You can read more about the Albanian elections and about Albania more generally by visiting his blog at: dudewheresmygomar.wordpress.com (Note: In Albanian, gomar means donkey). His most recent post about the concession of Sali Berisha, the recently defeated ex-leader of the Democratic Party, is particularly worth a read. I have included an excerpt from it below by way of a segway into my closing remarks.
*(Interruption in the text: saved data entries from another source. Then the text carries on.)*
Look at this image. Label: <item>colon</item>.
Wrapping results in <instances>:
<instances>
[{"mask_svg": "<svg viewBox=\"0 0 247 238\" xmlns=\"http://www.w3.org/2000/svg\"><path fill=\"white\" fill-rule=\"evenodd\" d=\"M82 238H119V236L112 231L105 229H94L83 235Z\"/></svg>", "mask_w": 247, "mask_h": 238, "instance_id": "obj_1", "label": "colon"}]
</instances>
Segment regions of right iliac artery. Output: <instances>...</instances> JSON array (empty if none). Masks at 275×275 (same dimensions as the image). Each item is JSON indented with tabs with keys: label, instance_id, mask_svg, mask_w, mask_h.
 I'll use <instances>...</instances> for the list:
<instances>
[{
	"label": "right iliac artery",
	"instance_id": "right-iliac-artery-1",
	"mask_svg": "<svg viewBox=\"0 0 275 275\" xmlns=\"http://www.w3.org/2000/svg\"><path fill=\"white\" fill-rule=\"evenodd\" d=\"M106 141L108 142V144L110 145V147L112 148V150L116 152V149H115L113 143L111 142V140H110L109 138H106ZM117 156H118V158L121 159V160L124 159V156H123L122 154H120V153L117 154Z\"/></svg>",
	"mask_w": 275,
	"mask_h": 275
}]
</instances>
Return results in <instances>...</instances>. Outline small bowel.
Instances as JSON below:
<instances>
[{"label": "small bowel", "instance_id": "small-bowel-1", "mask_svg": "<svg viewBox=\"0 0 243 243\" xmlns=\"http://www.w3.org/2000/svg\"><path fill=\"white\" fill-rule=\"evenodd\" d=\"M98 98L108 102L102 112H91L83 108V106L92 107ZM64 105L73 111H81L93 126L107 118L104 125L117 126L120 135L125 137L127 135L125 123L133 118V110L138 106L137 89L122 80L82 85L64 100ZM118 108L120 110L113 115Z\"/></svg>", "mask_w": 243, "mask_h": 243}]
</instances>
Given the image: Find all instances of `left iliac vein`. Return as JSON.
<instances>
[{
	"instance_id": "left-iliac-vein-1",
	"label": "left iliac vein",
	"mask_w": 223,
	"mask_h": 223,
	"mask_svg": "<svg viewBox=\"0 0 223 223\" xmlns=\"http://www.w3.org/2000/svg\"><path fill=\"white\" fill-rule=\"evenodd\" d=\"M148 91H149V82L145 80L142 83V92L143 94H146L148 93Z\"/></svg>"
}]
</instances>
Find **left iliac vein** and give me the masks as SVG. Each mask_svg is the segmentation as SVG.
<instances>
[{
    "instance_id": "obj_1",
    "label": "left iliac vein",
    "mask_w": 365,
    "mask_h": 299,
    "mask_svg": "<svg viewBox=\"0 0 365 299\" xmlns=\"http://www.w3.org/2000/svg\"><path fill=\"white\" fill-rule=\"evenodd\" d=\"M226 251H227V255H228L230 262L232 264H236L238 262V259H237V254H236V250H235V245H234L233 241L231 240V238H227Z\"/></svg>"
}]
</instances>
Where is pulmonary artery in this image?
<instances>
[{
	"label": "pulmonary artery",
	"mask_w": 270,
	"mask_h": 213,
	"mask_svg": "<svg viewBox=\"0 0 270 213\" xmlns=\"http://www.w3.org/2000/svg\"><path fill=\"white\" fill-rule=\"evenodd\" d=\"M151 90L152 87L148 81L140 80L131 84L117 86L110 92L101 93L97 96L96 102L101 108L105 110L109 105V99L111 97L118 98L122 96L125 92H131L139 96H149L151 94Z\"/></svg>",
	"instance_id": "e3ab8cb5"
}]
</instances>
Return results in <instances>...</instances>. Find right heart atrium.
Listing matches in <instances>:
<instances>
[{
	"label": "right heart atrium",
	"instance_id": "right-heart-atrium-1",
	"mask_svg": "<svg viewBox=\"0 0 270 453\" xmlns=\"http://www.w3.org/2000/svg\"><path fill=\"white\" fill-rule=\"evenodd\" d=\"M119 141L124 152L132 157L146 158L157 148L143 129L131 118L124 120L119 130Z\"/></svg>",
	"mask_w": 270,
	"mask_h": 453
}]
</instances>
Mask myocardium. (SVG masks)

In America and other long-democratic countries, the changing of political power is common place and expected. The day after an election, life continues much like it had the days before. In a country like Albania which has had only 20 years of a democracy I would describe as luke-warm, a smooth transfer of power and fair elections are serious challenges that makes election time stressful and unsettling….When Sali first came to power in 1992, he represented the dreams of the Albanian people to live in a modern, humane, democratic government. Today, 21 years later, 13 of which [were] under him, Albanian ended the most legitimate election in its history….By conceding today, Sali has, consciously or not, fulfilled a promise made in those last days of communism and those first days of democracy, to build an Albania where a leader such as himself would admit defeat, step down, and let the democracy he in part founded continue on without him….For my Albanian friends and colleagues, today is a day of winners and losers. When I watched Sali Berisha concede defeat today, I saw a day in which Albanian democracy had won.
Happy (early) Fourth of July…and God bless America!